AIM OF THE EXERCISE: Transcribe all of the lines below character for character, and leave the pictures out of your answer.
☆ ☆ ☆
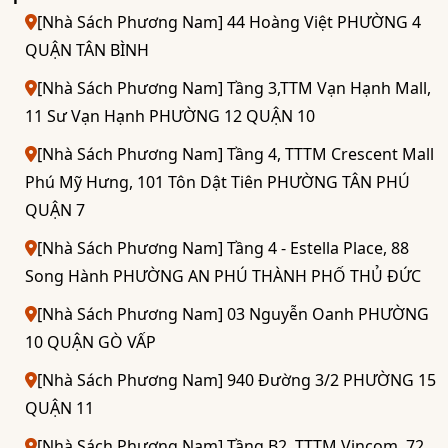
[Nhà Sách Phương Nam] 44 Hoàng Việt PHƯỜNG 4
QUẬN TÂN BÌNH
[Nhà Sách Phương Nam] Tầng 3,TTM Vạn Hạnh Mall,
11 Sư Vạn Hạnh PHƯỜNG 12 QUẬN 10
[Nhà Sách Phương Nam] Tầng 4, TTTM Crescent Mall
Phú Mỹ Hưng, 101 Tôn Dật Tiên PHƯỜNG TÂN PHÚ
QUẬN 7
[Nhà Sách Phương Nam] Tầng 4 - Estella Place, 88
Song Hành PHƯỜNG AN PHÚ THÀNH PHỐ THỦ ĐỨC
[Nhà Sách Phương Nam] 03 Nguyễn Oanh PHƯỜNG
10 QUẬN GÒ VẤP
[Nhà Sách Phương Nam] 940 Đường 3/2 PHƯỜNG 15
QUẬN 11
[Nhà Sách Phương Nam] Tầng B2, TTTM Vincom, 72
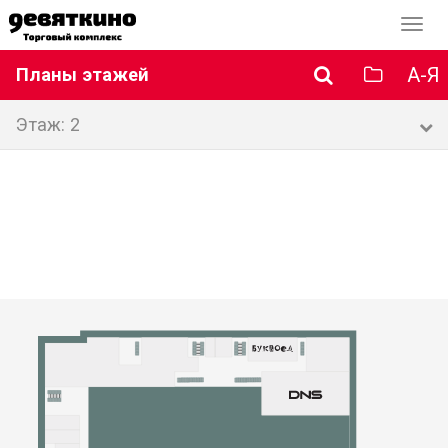
Перек
навиг
А-Я
Планы этажей
Этаж: 2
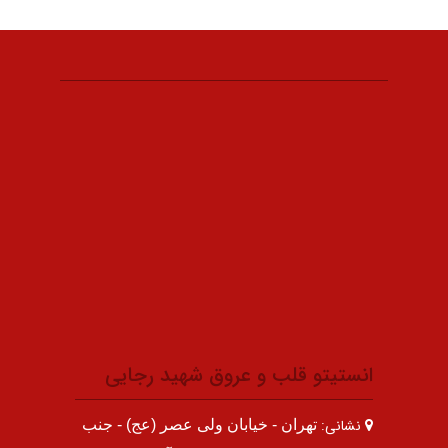
انستیتو قلب و عروق شهید رجایی
نشانی:
تهران - خیابان ولی عصر (عج) - جنب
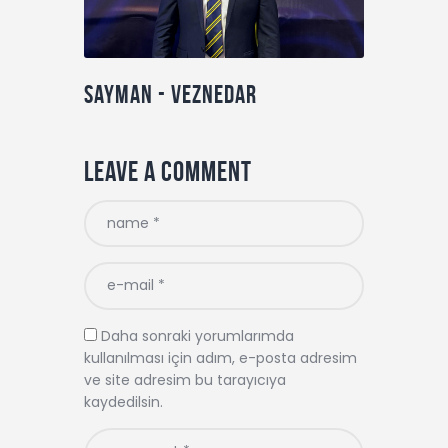
Sayman - Veznedar
Leave a comment
Daha sonraki yorumlarımda
kullanılması için adım, e-posta adresim
ve site adresim bu tarayıcıya
kaydedilsin.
☆ ☆ ☆
ANSWER TO THE EXERCISE:
[Nhà Sách Phương Nam] 44 Hoàng Việt PHƯỜNG 4
QUẬN TÂN BÌNH
[Nhà Sách Phương Nam] Tầng 3,TTM Vạn Hạnh Mall,
11 Sư Vạn Hạnh PHƯỜNG 12 QUẬN 10
[Nhà Sách Phương Nam] Tầng 4, TTTM Crescent Mall
Phú Mỹ Hưng, 101 Tôn Dật Tiên PHƯỜNG TÂN PHÚ
QUẬN 7
[Nhà Sách Phương Nam] Tầng 4 - Estella Place, 88
Song Hành PHƯỜNG AN PHÚ THÀNH PHỐ THỦ ĐỨC
[Nhà Sách Phương Nam] 03 Nguyễn Oanh PHƯỜNG
10 QUẬN GÒ VẤP
[Nhà Sách Phương Nam] 940 Đường 3/2 PHƯỜNG 15
QUẬN 11
[Nhà Sách Phương Nam] Tầng B2, TTTM Vincom, 72
Перек
навиг
А-Я
Планы этажей
Этаж: 2
انستیتو قلب و عروق شهید رجایی
نشانی:
تهران - خیابان ولی عصر (عج) - جنب
Sayman - Veznedar
Leave a comment
Daha sonraki yorumlarımda
kullanılması için adım, e-posta adresim
ve site adresim bu tarayıcıya
kaydedilsin.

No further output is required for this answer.